Strolling through the Great Lawn, it is easy to see why New Yorkers and tourists delight in the park’s "emerald city."
“Mostly for its openness,” says one New Yorker. “You can’t play things like volleyball or play Frisbee unless we had something amazing like this.”
“You can’t beat the Great Lawn,” says another New Yorker. “Central Park has always been the aspirin of New York City.”
From the intimate moments, such as college friends playing guitar in the park, to the monumental, the 14-acre swath of green has been the venue of choice for some of the city’s largest and most memorable gatherings.
One of them was Simon and Garfunkel’s 1981 reunion concert. Two years later, it was host to Diana Ross’s memorable but controversial concert under the stars.
In 1995, the faithful came out in droves to see Pope John Paul II celebrate Mass during his historic visit to the city.
And what would summer be without free symphonic concerts courtesy of the New York Philharmonic?
But the string of hits eventually came to an end due to heavy use and little upkeep. The once great pasture was left in ruins.
“The Great Lawn was referred to as the 'Great Dust Bowl' because there wasn’t a blade of grass out here, and any time it was windy you could not walk around here.
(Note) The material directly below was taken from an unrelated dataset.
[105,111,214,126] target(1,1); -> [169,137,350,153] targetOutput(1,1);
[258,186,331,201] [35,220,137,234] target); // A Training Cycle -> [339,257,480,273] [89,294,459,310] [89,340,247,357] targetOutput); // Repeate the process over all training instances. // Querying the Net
The dust and the dirt were just coming up all over the place,” says Doug Blonksy, president and CEO of Central Park Conservancy.
In 1995, the Great Lawn underwent a two-year, $18 million renovation.
Blonksy was present at the lawn’s grand reopening in 1997.
“People were so excited to come back onto the Great Lawn when it was closed for two years,” he says. “When they saw this lawn, they were blown away.”
The great challenge now for the Great Lawn is keeping its lush luster.
“The most important thing is to make sure it never becomes the Great Dust Bowl again,” Blonsky says.
That task, Blonsky notes, weighs on not just the conservancy, but on the parkgoers as well.